Schulungskonzept zum Umgang mit Todeswünschen

Entwicklung und Evaluation eines Schulungskonzeptes zum Umgang von Professionellen mit Todeswünschen von onkologischen Patienten

Projektleitung: Prof. Dr. R. Voltz
Ansprechpartner: V. Romotzky, G. Frerich. Dr. M. Galushko
Laufzeit: 04/2015 - 03/2017
Fördernde Institution: Wilhelm-Sander Stiftung

Projektkurzbeschreibung:

Todeswünsche gehören zum Alltag palliativmedizinischer Versorgung von Tumorpatienten, ob in spezialisierten Einrichtungen oder allgemein onkologischer Praxis. Eine möglichst frühzeitige und effektive Intervention bei Todeswünschen durch einen bedürfnisorientierten Umgang mit diesen ist für die klinische Versorgung relevant, da das Leid, das in diesem Wunsch ausgedrückt wird, hierdurch gemildert werden kann. Wie Studien zeigen, herrscht hier bei den Versorgern zum Teil eine große Unsicherheit in der Reaktion auf dieses Thema. Für die klinische Krebsforschung und auch Krebstherapie sind ein fundiertes Verständnis zum Todeswunsch von besonderer Bedeutung, um Krebspatienten eine umfassende medizinische Behandlung anbieten zu können, die auch psychologische Bedürfnisse ausreichend einbezieht.

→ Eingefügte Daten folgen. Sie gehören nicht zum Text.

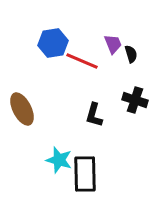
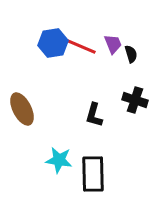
red line: moved 2 px left, 15 px up
cyan star: rotated 8 degrees counterclockwise
black rectangle: moved 8 px right
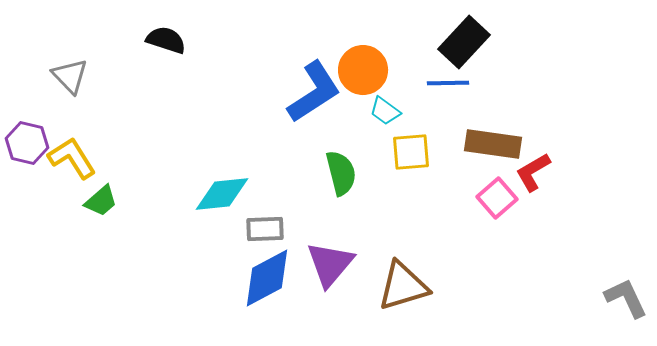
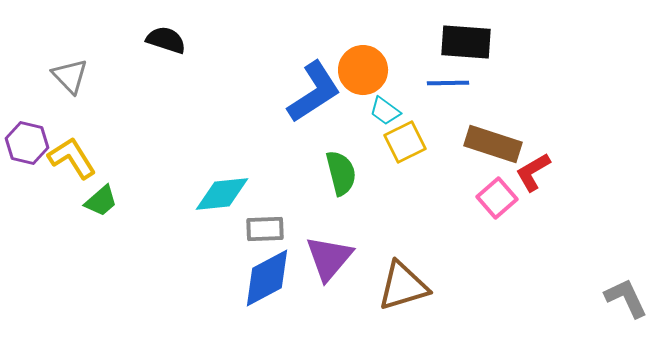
black rectangle: moved 2 px right; rotated 51 degrees clockwise
brown rectangle: rotated 10 degrees clockwise
yellow square: moved 6 px left, 10 px up; rotated 21 degrees counterclockwise
purple triangle: moved 1 px left, 6 px up
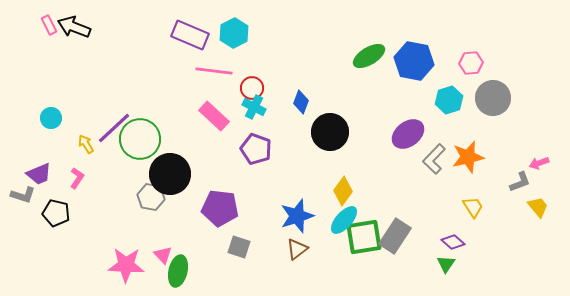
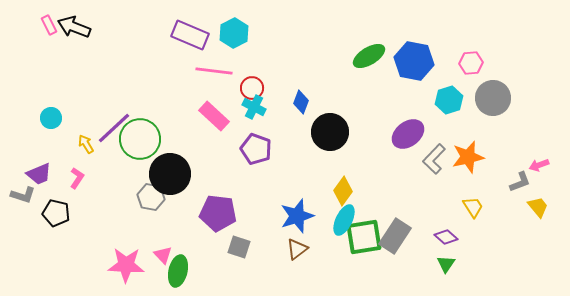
pink arrow at (539, 163): moved 2 px down
purple pentagon at (220, 208): moved 2 px left, 5 px down
cyan ellipse at (344, 220): rotated 16 degrees counterclockwise
purple diamond at (453, 242): moved 7 px left, 5 px up
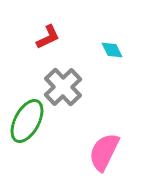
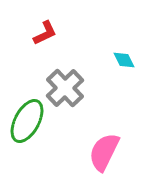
red L-shape: moved 3 px left, 4 px up
cyan diamond: moved 12 px right, 10 px down
gray cross: moved 2 px right, 1 px down
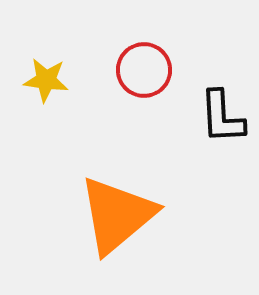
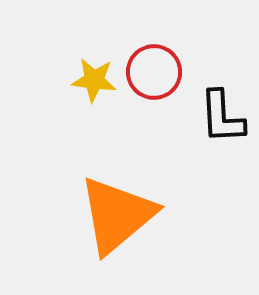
red circle: moved 10 px right, 2 px down
yellow star: moved 48 px right
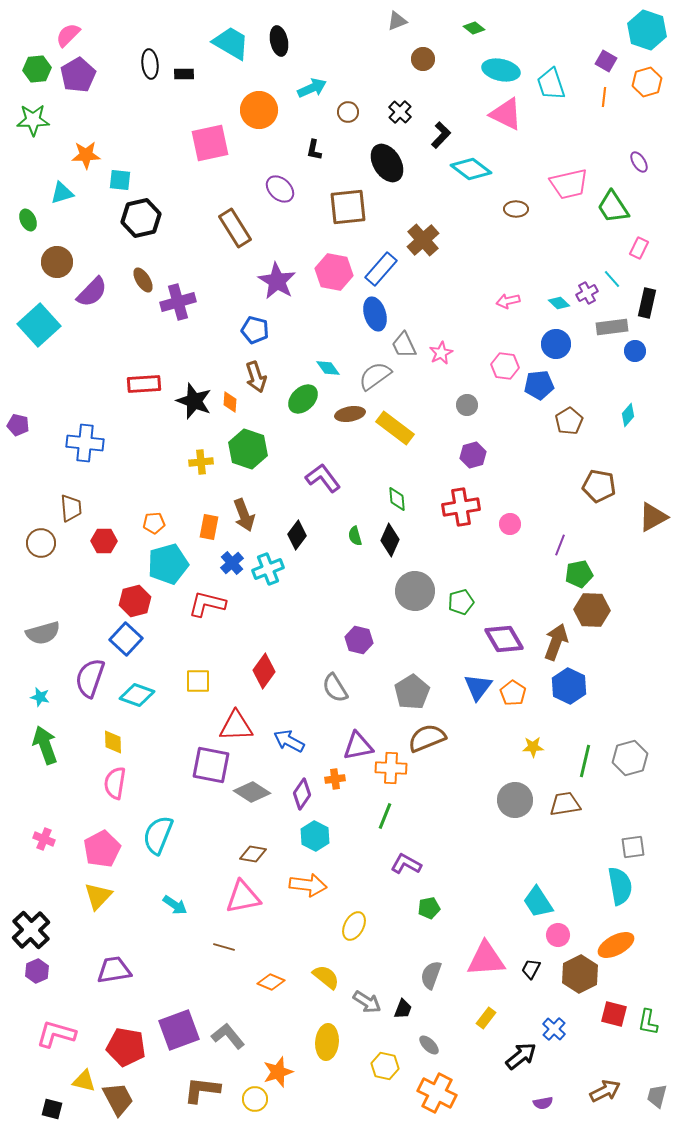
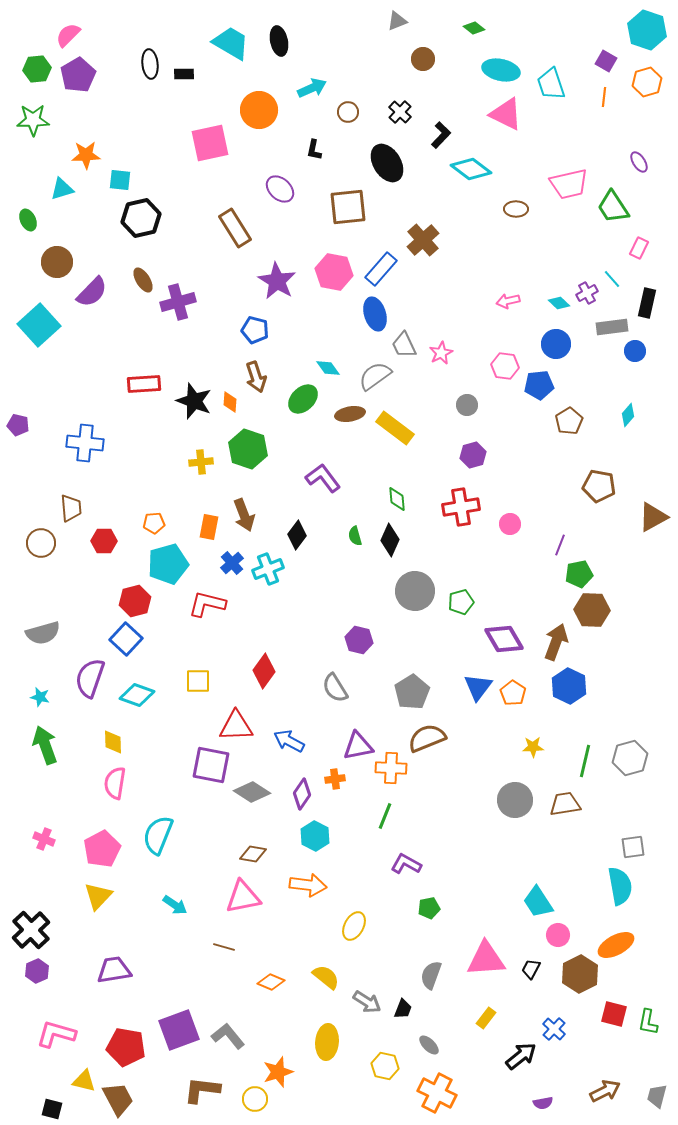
cyan triangle at (62, 193): moved 4 px up
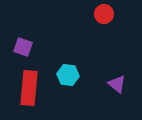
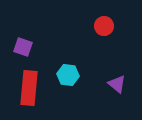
red circle: moved 12 px down
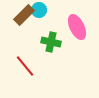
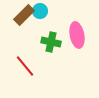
cyan circle: moved 1 px right, 1 px down
pink ellipse: moved 8 px down; rotated 15 degrees clockwise
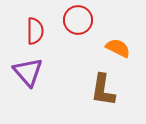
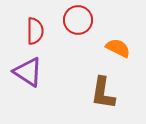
purple triangle: rotated 16 degrees counterclockwise
brown L-shape: moved 3 px down
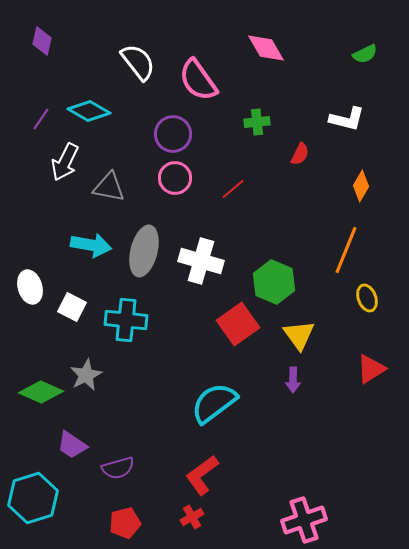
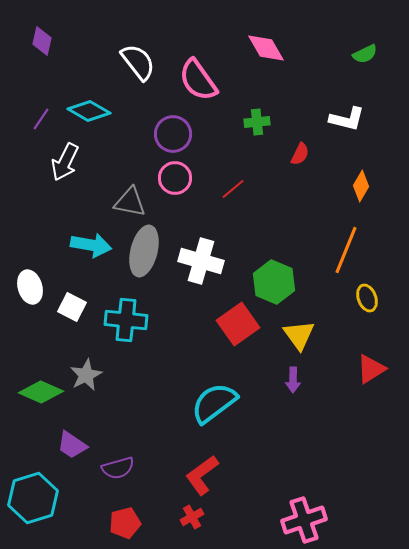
gray triangle: moved 21 px right, 15 px down
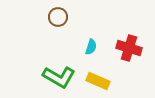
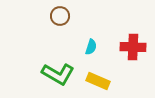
brown circle: moved 2 px right, 1 px up
red cross: moved 4 px right, 1 px up; rotated 15 degrees counterclockwise
green L-shape: moved 1 px left, 3 px up
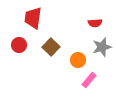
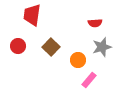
red trapezoid: moved 1 px left, 3 px up
red circle: moved 1 px left, 1 px down
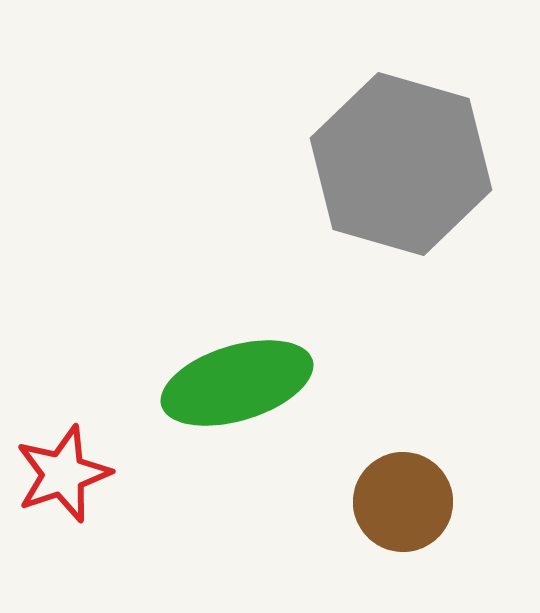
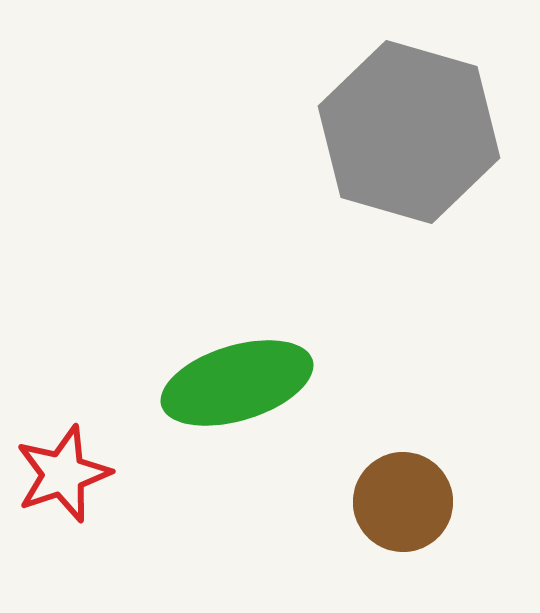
gray hexagon: moved 8 px right, 32 px up
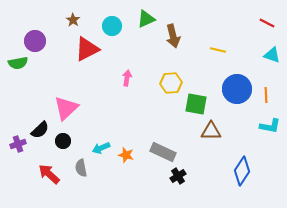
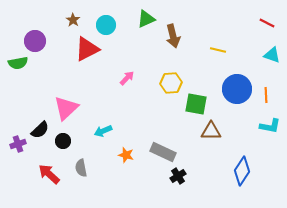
cyan circle: moved 6 px left, 1 px up
pink arrow: rotated 35 degrees clockwise
cyan arrow: moved 2 px right, 17 px up
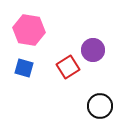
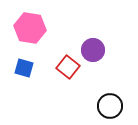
pink hexagon: moved 1 px right, 2 px up
red square: rotated 20 degrees counterclockwise
black circle: moved 10 px right
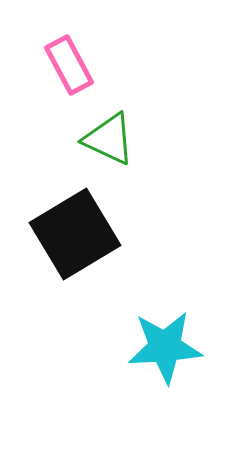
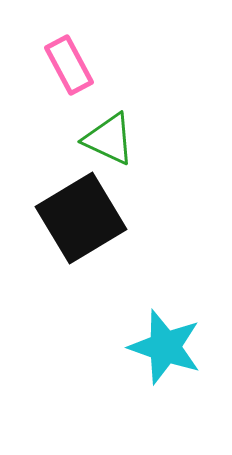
black square: moved 6 px right, 16 px up
cyan star: rotated 22 degrees clockwise
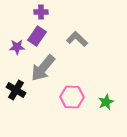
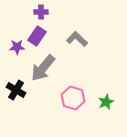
pink hexagon: moved 1 px right, 1 px down; rotated 15 degrees clockwise
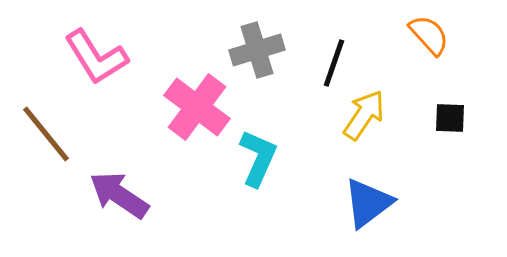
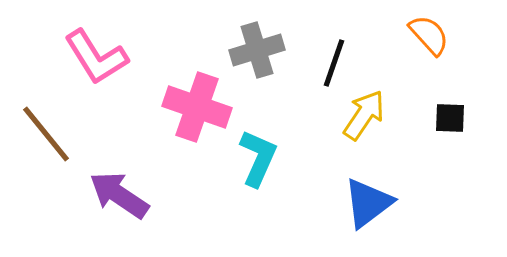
pink cross: rotated 18 degrees counterclockwise
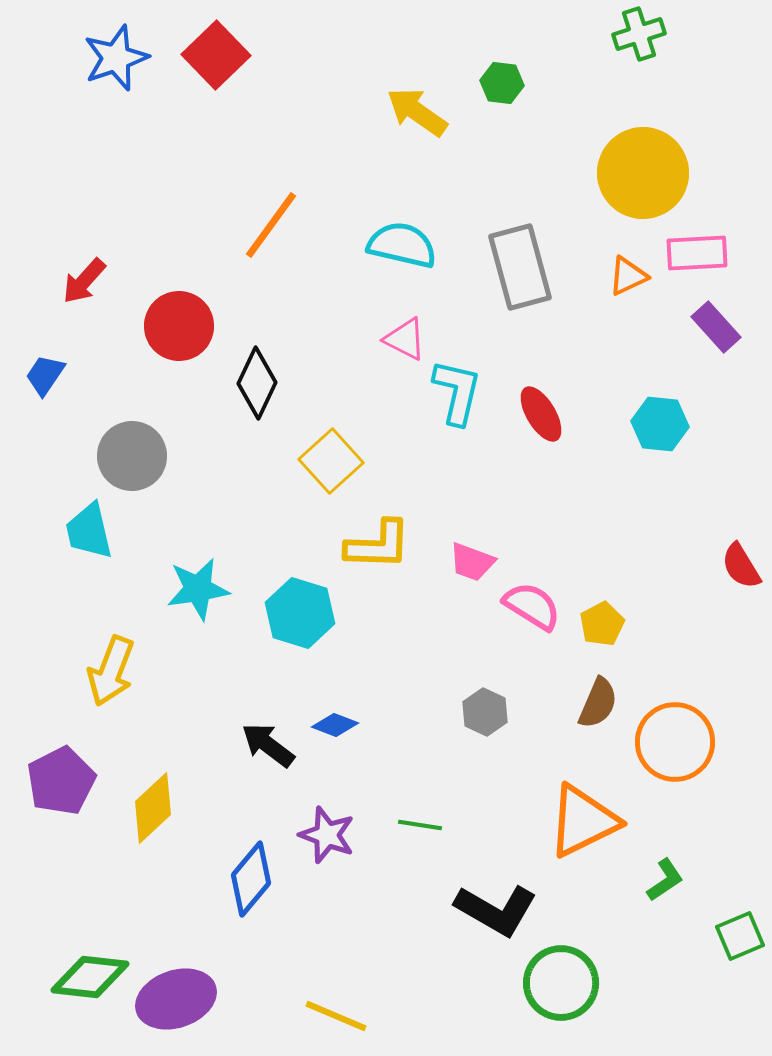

Bei einer zuvor durchgeführten Untersuchung zu den Reaktionen erfahrener Versorger auf Todeswünsche fand sich unter sämtlichen Vertretern der untersuchten Berufsgruppen der multiprofessionellen Teams (Ärzte, Pflegende und psycho-sozial-spirituelle Berufsgruppen) regelmäßig der Wunsch nach einer Steigerung ihrer Kompetenzen im Umgang mit Todeswünschen, aber auch der kommunikativen Fähigkeiten im Team sowie gegenüber dem Patienten. Um einen effektiveren und selbstbewussteren Umgang mit Todeswünschen zu erlernen, wurde daher vielfach eine vertiefende gemeinsame Schulung gewünscht.

Im Rahmen dieses Projektes soll ein Schulungskonzept zum Umgang von Professionellen mit Todeswünschen entwickelt werden. Grundlage für die Festlegung der Schulungsbereiche sind zum einen Erhebungen des Bedarfs für die Praxis, der in Fokusgruppen mit Experten von Palliativmedizin und Onkologie erhoben wird sowie zu den weiteren Empfehlungen in Guidelines und Literatur. Anschließend soll diese Schulung durchgeführt und evaluiert werden.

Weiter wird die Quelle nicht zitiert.